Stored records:
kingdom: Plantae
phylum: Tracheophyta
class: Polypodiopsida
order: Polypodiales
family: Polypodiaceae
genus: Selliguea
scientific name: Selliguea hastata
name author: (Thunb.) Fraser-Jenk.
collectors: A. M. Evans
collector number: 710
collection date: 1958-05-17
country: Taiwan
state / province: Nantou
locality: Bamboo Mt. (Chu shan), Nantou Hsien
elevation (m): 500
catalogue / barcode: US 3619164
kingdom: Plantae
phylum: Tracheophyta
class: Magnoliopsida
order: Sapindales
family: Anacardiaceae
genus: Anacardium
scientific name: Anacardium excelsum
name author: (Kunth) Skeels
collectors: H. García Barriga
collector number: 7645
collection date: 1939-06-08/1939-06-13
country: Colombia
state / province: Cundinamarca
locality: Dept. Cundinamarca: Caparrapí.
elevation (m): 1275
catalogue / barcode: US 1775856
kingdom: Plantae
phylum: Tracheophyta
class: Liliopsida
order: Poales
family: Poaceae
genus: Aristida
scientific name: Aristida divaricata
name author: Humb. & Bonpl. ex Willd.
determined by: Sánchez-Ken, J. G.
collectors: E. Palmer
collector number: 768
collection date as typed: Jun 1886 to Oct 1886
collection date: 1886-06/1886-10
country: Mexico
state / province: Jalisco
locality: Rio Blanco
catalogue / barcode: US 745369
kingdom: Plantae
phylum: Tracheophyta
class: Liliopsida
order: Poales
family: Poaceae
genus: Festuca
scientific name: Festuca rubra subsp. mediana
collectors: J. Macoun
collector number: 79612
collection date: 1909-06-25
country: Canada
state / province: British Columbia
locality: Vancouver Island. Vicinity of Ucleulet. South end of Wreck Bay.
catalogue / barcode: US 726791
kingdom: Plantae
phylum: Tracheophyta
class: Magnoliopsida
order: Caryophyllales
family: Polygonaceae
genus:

- TASK TO COMPLETE: Please render every line of the items above as one numbered list, skipping any blank lines.

- SOLUTION TO THE EXERCISE:
1. kingdom: Plantae
2. phylum: Tracheophyta
3. class: Polypodiopsida
4. order: Polypodiales
5. family: Polypodiaceae
6. genus: Selliguea
7. scientific name: Selliguea hastata
8. name author: (Thunb.) Fraser-Jenk.
9. collectors: A. M. Evans
10. collector number: 710
11. collection date: 1958-05-17
12. country: Taiwan
13. state / province: Nantou
14. locality: Bamboo Mt. (Chu shan), Nantou Hsien
15. elevation (m): 500
16. catalogue / barcode: US 3619164
17. kingdom: Plantae
18. phylum: Tracheophyta
19. class: Magnoliopsida
20. order: Sapindales
21. family: Anacardiaceae
22. genus: Anacardium
23. scientific name: Anacardium excelsum
24. name author: (Kunth) Skeels
25. collectors: H. García Barriga
26. collector number: 7645
27. collection date: 1939-06-08/1939-06-13
28. country: Colombia
29. state / province: Cundinamarca
30. locality: Dept. Cundinamarca: Caparrapí.
31. elevation (m): 1275
32. catalogue / barcode: US 1775856
33. kingdom: Plantae
34. phylum: Tracheophyta
35. class: Liliopsida
36. order: Poales
37. family: Poaceae
38. genus: Aristida
39. scientific name: Aristida divaricata
40. name author: Humb. & Bonpl. ex Willd.
41. determined by: Sánchez-Ken, J. G.
42. collectors: E. Palmer
43. collector number: 768
44. collection date as typed: Jun 1886 to Oct 1886
45. collection date: 1886-06/1886-10
46. country: Mexico
47. state / province: Jalisco
48. locality: Rio Blanco
49. catalogue / barcode: US 745369
50. kingdom: Plantae
51. phylum: Tracheophyta
52. class: Liliopsida
53. order: Poales
54. family: Poaceae
55. genus: Festuca
56. scientific name: Festuca rubra subsp. mediana
57. collectors: J. Macoun
58. collector number: 79612
59. collection date: 1909-06-25
60. country: Canada
61. state / province: British Columbia
62. locality: Vancouver Island. Vicinity of Ucleulet. South end of Wreck Bay.
63. catalogue / barcode: US 726791
64. kingdom: Plantae
65. phylum: Tracheophyta
66. class: Magnoliopsida
67. order: Caryophyllales
68. family: Polygonaceae
69. genus:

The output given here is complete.